Randy Hall | Staff Writer/Editor | Tuesday, October 03, 2006
However, a religious leader who disagrees with the effort to pin the blame for global warming on humans told Cybercast News Service that "it is a sad day when Americans turn to the movies to learn science for public policy."
As part of its "Spotlight on Global Warming," Interfaith Power Light (IPL) is organizing viewings of what the group calls "hard-hitting documentaries," such as former Vice President Al Gore's "An Inconvenient Truth," HBO's "Too Hot Not to Handle" and "Lighten Up! A Religious Response to Global Warming," a film produced by IPL's parent organization, the Regeneration Project.
According to an IPL news release, congregations are also giving attendees educational kits on global warming; holding discussions after the screenings; giving sermons on global warming; presenting educational activities for children; leading congregants in conducting energy audits; and installing energy conservation measures.

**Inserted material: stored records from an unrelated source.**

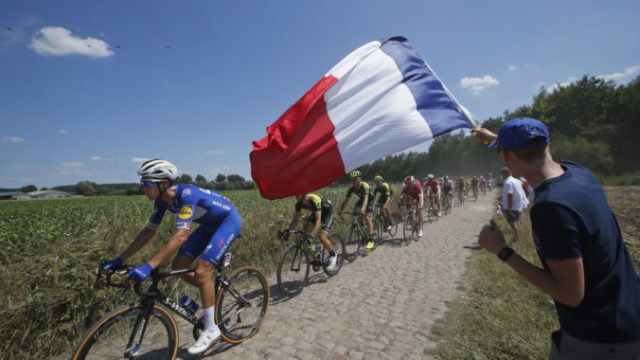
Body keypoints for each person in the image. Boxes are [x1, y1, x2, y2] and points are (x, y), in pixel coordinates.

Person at [473, 118, 640, 359]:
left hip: (601, 337)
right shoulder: (578, 171)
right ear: (546, 144)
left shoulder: (551, 207)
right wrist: (498, 141)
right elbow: (529, 154)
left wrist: (502, 250)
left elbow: (571, 294)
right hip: (627, 310)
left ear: (505, 158)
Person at [100, 159, 242, 355]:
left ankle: (211, 329)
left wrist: (149, 266)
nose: (144, 189)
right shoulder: (161, 201)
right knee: (178, 267)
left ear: (164, 183)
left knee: (202, 272)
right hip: (208, 226)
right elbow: (148, 232)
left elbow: (181, 235)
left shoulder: (186, 194)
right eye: (142, 183)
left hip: (227, 222)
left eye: (147, 184)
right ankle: (210, 299)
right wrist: (119, 259)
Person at [285, 193, 338, 271]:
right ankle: (315, 251)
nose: (295, 196)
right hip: (318, 213)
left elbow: (318, 221)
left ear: (303, 194)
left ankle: (333, 255)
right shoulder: (299, 204)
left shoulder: (314, 199)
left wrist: (311, 236)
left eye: (297, 194)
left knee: (322, 237)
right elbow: (295, 220)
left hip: (327, 214)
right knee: (304, 231)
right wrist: (288, 232)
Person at [339, 170, 376, 249]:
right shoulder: (351, 189)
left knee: (367, 218)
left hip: (370, 200)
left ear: (360, 179)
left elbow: (366, 199)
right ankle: (363, 232)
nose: (353, 181)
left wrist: (362, 211)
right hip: (362, 200)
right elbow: (346, 201)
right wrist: (341, 211)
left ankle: (371, 239)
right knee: (356, 213)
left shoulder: (364, 185)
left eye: (355, 179)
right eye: (352, 179)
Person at [499, 167, 529, 242]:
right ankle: (519, 238)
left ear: (504, 174)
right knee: (517, 222)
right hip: (518, 205)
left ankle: (516, 240)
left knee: (512, 224)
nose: (501, 177)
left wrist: (509, 208)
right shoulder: (516, 181)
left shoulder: (508, 182)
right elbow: (517, 192)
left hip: (512, 207)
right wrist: (502, 196)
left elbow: (510, 195)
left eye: (501, 175)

"Global warming is harming God's creation: first the poor of the world, and eventually, all of us and all life," said the Rev. Sally Bingham, an Episcopal priest at Grace Cathedral in San Francisco, Calif., and a founder of IPL, which describes itself as "a nationwide movement to engage people of faith in the urgency to address global warming,"
"I have spent my life fighting for civil rights and human rights," said Pastor Gerald Durley of Providence Missionary Baptist Church in Atlanta, Ga. "After I saw 'The Great Warming' and 'An Inconvenient Truth,' I have taken on yet another mission. We are destroying our earth. We can't protect human rights if we aren't here."
"Everyone has a stake and a role in reducing global warming emissions," said Souleiman Ghali, a Muslim leader and founder of the Islamic Society of San Francisco. "Working together, we can change history."
One of the week's first events took place in Washington, D.C., where the National Cathedral showed "The Great Warming" and "An Inconvenient Truth" on Saturday, Sept. 30. Then on Sunday, Oct. 1, the Rev. Dean Lloyd gave a sermon revolving around the biblical edict to care for the earth and challenged the faith community to respond to climate change.
According to IPL, more than 160 congregations in the greater Washington, D.C., area are scheduled to screen global warming films this week, as well as 186 groups in Pennsylvania, where Rabbi Daniel Swartz of Scranton's oldest synagogue, Temple Hesed, held a screening and a discussion during Yom Kippur on Monday, Oct. 2.
In Iowa, where 96 groups are showing global warming films this week, Sister Mira Mosle and the Sisters of Charity are in the midst of renovating their 1892 motherhouse. As part of that process, the structure is being converted into a "green" building with a geothermal heating and cooling system.
The nuns -- who drive hybrid cars -- will screen "An Inconvenient Truth" on Friday, Oct. 6.
However, Dr. E. Calvin Beisner, national spokesman and a founding member of the Interfaith Stewardship Alliance (ISA), responded that "it is a sad day when Americans turn to the movies to learn science for public policy."
Beisner pointed to an ISA document entitled "A Call to Truth, Prudence and Protection of the Poor: An Evangelical Response to Global Warming," which uses "the best scientific evidence to show that the current warming trend is well within the bounds of natural variability" and "that human emissions of CO2 and other greenhouse gases are at most a very small component of its causes."
"Human beings have responsibility before God to care intelligently for the earth -- to increase its fruitfulness by wise cultivation and conserve its ecosystems, especially as by doing so, they promote human well-being," Beisner told Cybercast News Service.
"But absolutely no credible scientific evidence supports the notion that foreseeable global warming poses a threat to the survival of the human race or is likely to destroy the earth," he added.
"Such exaggerated claims are not in the best interests of intelligent public policy, which needs to be based not only on charitable motives but also on sound science, sound economics and a commitment to truth telling," Beisner noted.
"Proposals to reduce future temperatures by cutting CO2 emissions would be almost wholly ineffective but would cost the world from $200 billion to $1 trillion per year," he added.
That money "could be much better spent providing sewage sanitation, clean drinking water and electrification for the world's two billion people who lack them, thus reducing premature deaths by millions per year among the poor," Beisner said.
"There are good reasons to try to reduce energy use regardless of our views on global warming," he added. "Conservation of resources, reduction of truly harmful pollution -- which CO2 is not -- and saving money are among them. Fighting global warming is not."